→ **AVAILABLE RECORDS**
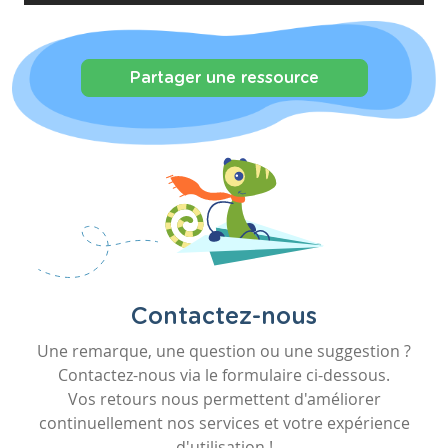
Partager une ressource
Contactez-nous
Une remarque, une question ou une suggestion ?
Contactez-nous via le formulaire ci-dessous.
Vos retours nous permettent d'améliorer
continuellement nos services et votre expérience
d'utilisation !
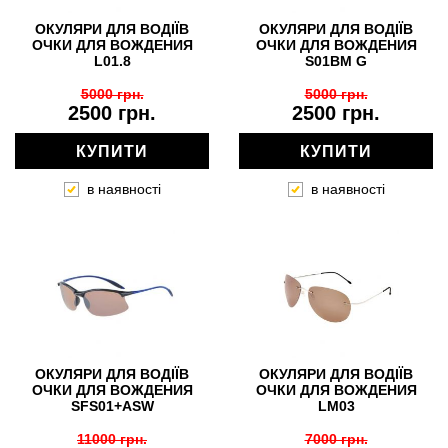
ОКУЛЯРИ ДЛЯ ВОДІЇВ
ОКУЛЯРИ ДЛЯ ВОДІЇВ
ОЧКИ ДЛЯ ВОЖДЕНИЯ
ОЧКИ ДЛЯ ВОЖДЕНИЯ
L01.8
S01BM G
5000 грн.
5000 грн.
2500 грн.
2500 грн.
КУПИТИ
КУПИТИ
в наявності
в наявності
ОКУЛЯРИ ДЛЯ ВОДІЇВ
ОКУЛЯРИ ДЛЯ ВОДІЇВ
ОЧКИ ДЛЯ ВОЖДЕНИЯ
ОЧКИ ДЛЯ ВОЖДЕНИЯ
SFS01+ASW
LM03
11000 грн.
7000 грн.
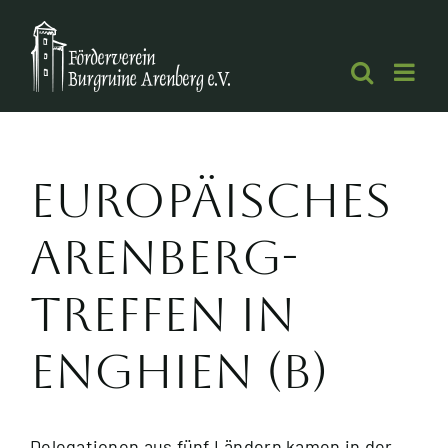
Zum
Inhalt
springen
Europäisches
Arenberg-
Treffen in
Enghien (B)
Delegationen aus fünf Ländern kamen in der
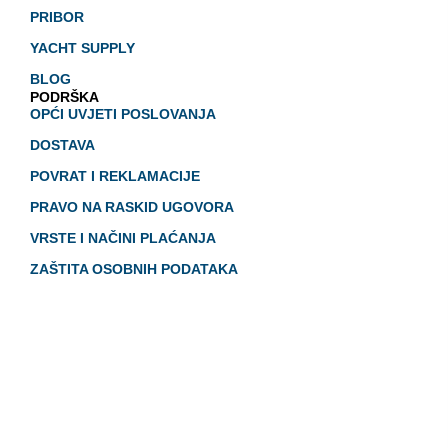
PRIBOR
YACHT SUPPLY
BLOG
PODRŠKA
OPĆI UVJETI POSLOVANJA
DOSTAVA
POVRAT I REKLAMACIJE
PRAVO NA RASKID UGOVORA
VRSTE I NAČINI PLAĆANJA
ZAŠTITA OSOBNIH PODATAKA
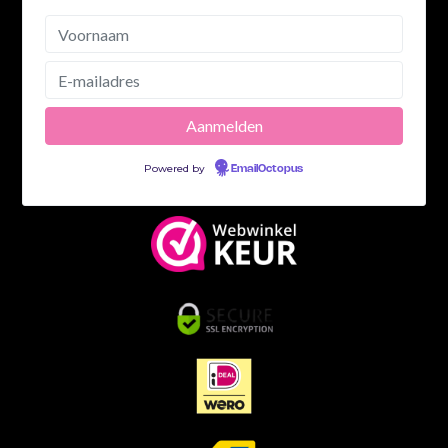
Powered by
EmailOctopus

→ **PROBLEM DESCRIPTION**
Copy all the records above exactly, but leave out the pictures.

→ **TASK RESULT**
Partager une ressource
Contactez-nous
Une remarque, une question ou une suggestion ?
Contactez-nous via le formulaire ci-dessous.
Vos retours nous permettent d'améliorer
continuellement nos services et votre expérience
d'utilisation !
ОКУЛЯРИ ДЛЯ ВОДІЇВ
ОКУЛЯРИ ДЛЯ ВОДІЇВ
ОЧКИ ДЛЯ ВОЖДЕНИЯ
ОЧКИ ДЛЯ ВОЖДЕНИЯ
L01.8
S01BM G
5000 грн.
5000 грн.
2500 грн.
2500 грн.
КУПИТИ
КУПИТИ
в наявності
в наявності
ОКУЛЯРИ ДЛЯ ВОДІЇВ
ОКУЛЯРИ ДЛЯ ВОДІЇВ
ОЧКИ ДЛЯ ВОЖДЕНИЯ
ОЧКИ ДЛЯ ВОЖДЕНИЯ
SFS01+ASW
LM03
11000 грн.
7000 грн.
Zum
Inhalt
springen
Europäisches
Arenberg-
Treffen in
Enghien (B)
Delegationen aus fünf Ländern kamen in der
PRIBOR
YACHT SUPPLY
BLOG
PODRŠKA
OPĆI UVJETI POSLOVANJA
DOSTAVA
POVRAT I REKLAMACIJE
PRAVO NA RASKID UGOVORA
VRSTE I NAČINI PLAĆANJA
ZAŠTITA OSOBNIH PODATAKA
Powered by
EmailOctopus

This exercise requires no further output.